Deudores del poder político que les permite operar en el territorio, los clanes mafiosos se pagan con sus servicios sicariales. El gobernador ahora exiliado por la amenaza paramilitar responsabiliza directamente al uribismo: “Hago responsable al presidente y Uribe si las AGC atentan contra mi vida; uno por crear clima de desprecio a mi Gobierno y al pueblo del Magdalena en favor de la impunidad de grupos paramilitares, y el otro por azuzar a la extrema derecha en contra nuestra y de la izquierda colombiana”. Y para rematar la idea sin dejar sombra de duda, Caicedo añade otro trino: “El Uribismo expresado en sus clanes políticos-narco paramilitares han tratado de liquidarme moral y judicialmente con sus órganos de control, me han detenido injustamente, hecho todo tipo de montajes, y campañas difamatorias; ninguna les ha funcionado. Ahora planean asesinarme.”
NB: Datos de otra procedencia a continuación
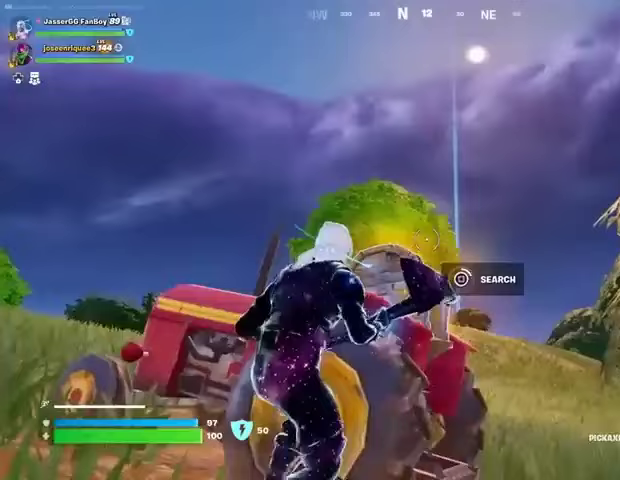
{"buttons": ["SQUARE"], "left_stick": "right", "right_stick": "center", "events": [[500, "SQUARE", "down"]]}
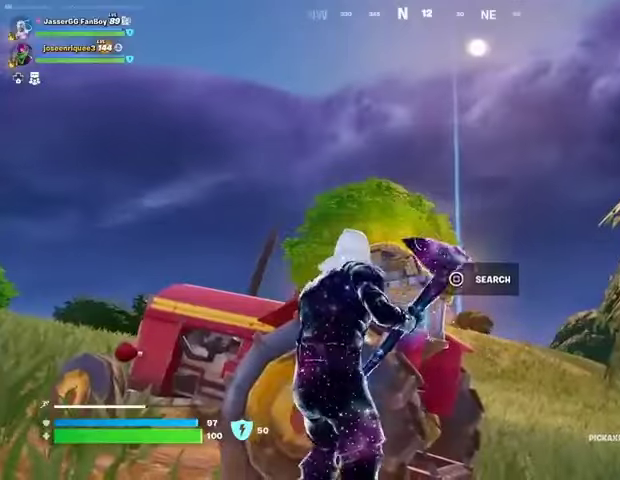
{"buttons": ["L3"], "left_stick": "up-right", "right_stick": "down", "events": [[67, "SQUARE", "up"], [133, "SQUARE", "down"], [200, "SQUARE", "up"], [300, "SQUARE", "down"], [333, "left_stick", "up-right"], [367, "SQUARE", "up"], [433, "L3", "down"], [500, "right_stick", "down"]]}
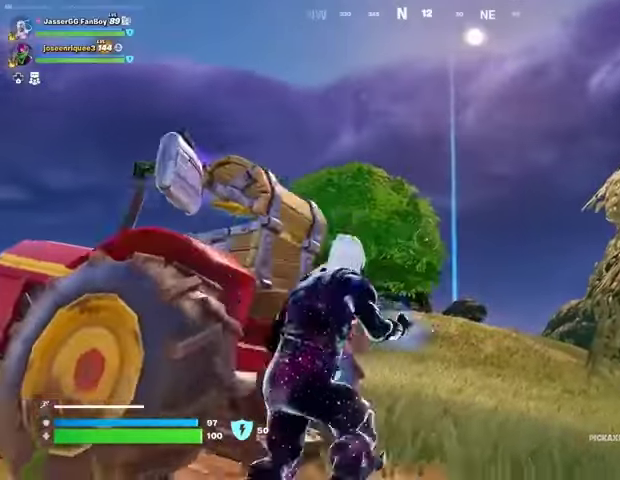
{"buttons": ["CROSS"], "left_stick": "up-left", "right_stick": "center", "events": [[33, "L3", "up"], [133, "right_stick", "left"], [300, "left_stick", "down-right"], [367, "left_stick", "down-left"], [433, "left_stick", "up-left"], [433, "right_stick", "center"], [500, "CROSS", "down"]]}
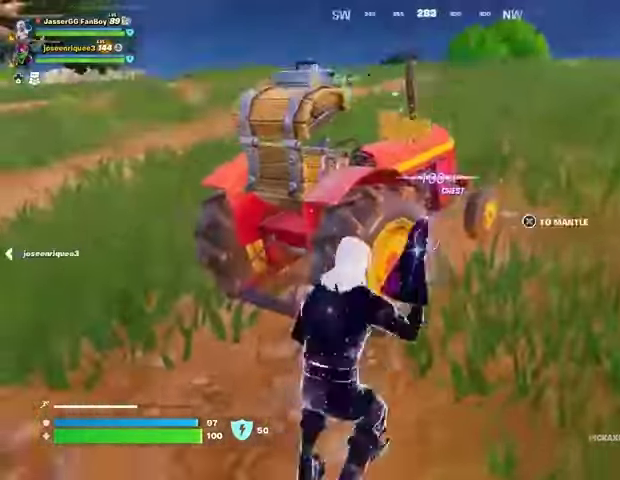
{"buttons": ["SQUARE"], "left_stick": "up-right", "right_stick": "center", "events": [[67, "CROSS", "up"], [67, "right_stick", "down-left"], [133, "right_stick", "center"], [167, "SQUARE", "down"], [200, "left_stick", "up-right"], [233, "SQUARE", "up"], [333, "SQUARE", "down"], [400, "SQUARE", "up"], [400, "right_stick", "down-left"], [500, "SQUARE", "down"], [500, "right_stick", "center"]]}
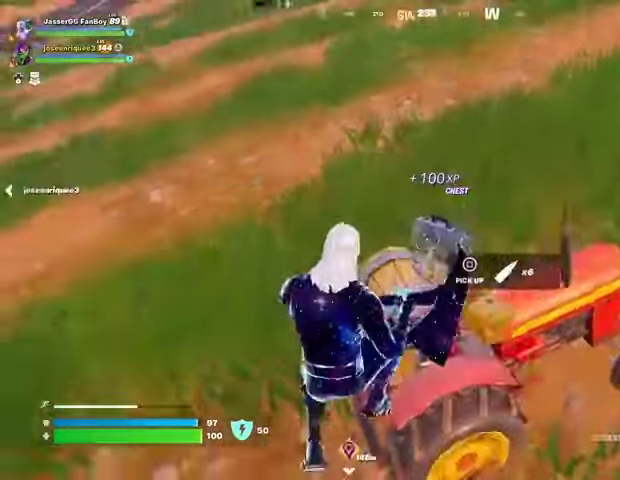
{"buttons": [], "left_stick": "up", "right_stick": "center", "events": [[67, "SQUARE", "up"], [233, "right_stick", "up-right"], [333, "L3", "down"], [433, "L3", "up"], [433, "left_stick", "up"], [467, "right_stick", "center"]]}
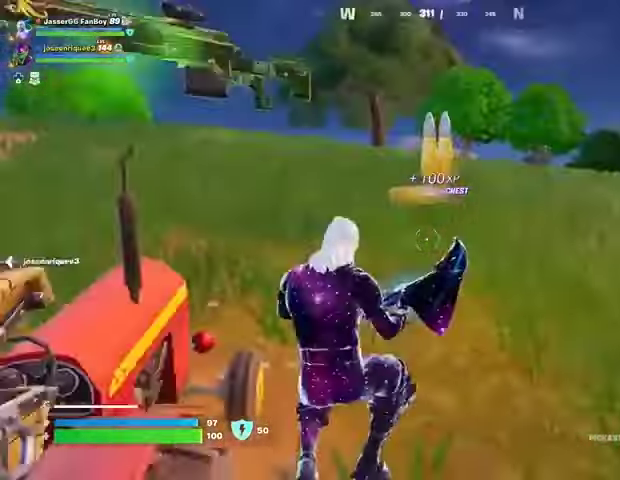
{"buttons": [], "left_stick": "up", "right_stick": "center", "events": []}
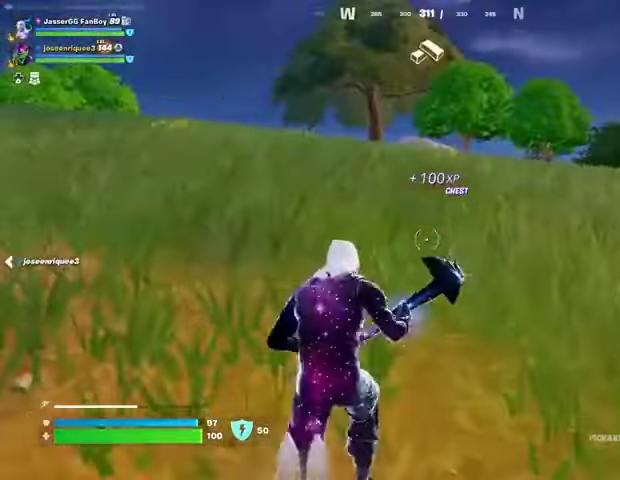
{"buttons": [], "left_stick": "up-left", "right_stick": "center", "events": [[133, "R1", "down"], [233, "R1", "up"], [233, "left_stick", "up-left"], [233, "right_stick", "right"], [267, "L1", "down"], [333, "L1", "up"], [367, "right_stick", "center"], [400, "L1", "down"], [467, "L1", "up"]]}
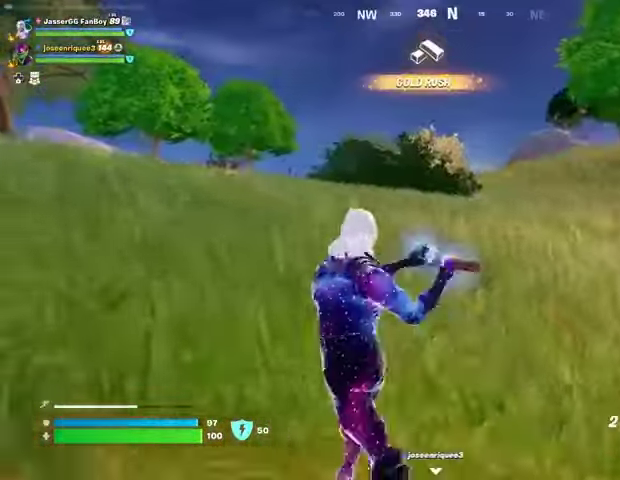
{"buttons": ["CROSS"], "left_stick": "up-left", "right_stick": "center", "events": [[33, "CROSS", "down"], [133, "CROSS", "up"], [467, "CROSS", "down"]]}
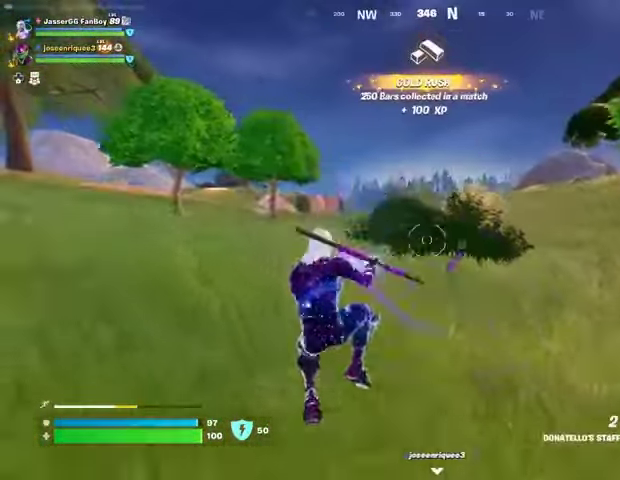
{"buttons": [], "left_stick": "up-left", "right_stick": "center", "events": [[33, "CROSS", "up"]]}
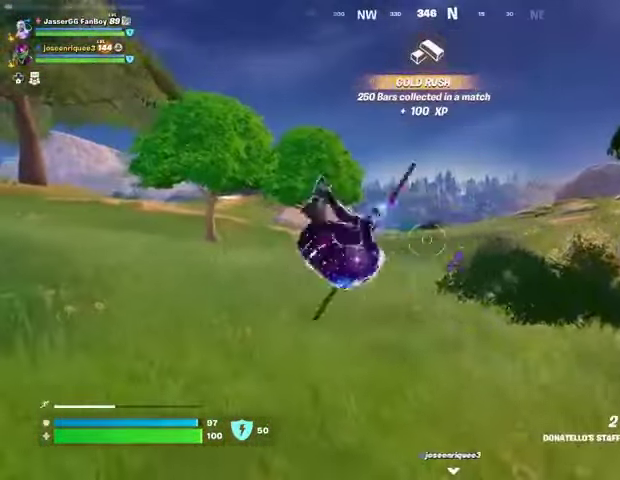
{"buttons": [], "left_stick": "up-left", "right_stick": "center", "events": [[133, "R3", "down"], [233, "R3", "up"], [400, "L1", "down"], [400, "right_stick", "left"], [467, "L1", "up"], [467, "right_stick", "center"]]}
En el siniestro cálculo político que articula el accionar paramilitar, la ejecución, el desmembramiento y la decapitación de jóvenes en un contexto de protesta social produce un tremendo impacto emocional desmovilizador. Del mismo modo, los planes paramilitares de asesinar a políticos opositores, incluido el gobernador rebelde del Magdalena, muestran que el límite de la democracia en Colombia es que nunca gobierne un político progresista, en ningún lugar del país, si no quiere acabar pagando con su vida. Caicedo reveló que Gustavo Petro, el candidato de Colombia Humana con mayor intención de voto en las próximas elecciones, también estaría en la mira de estos grupos paramilitares.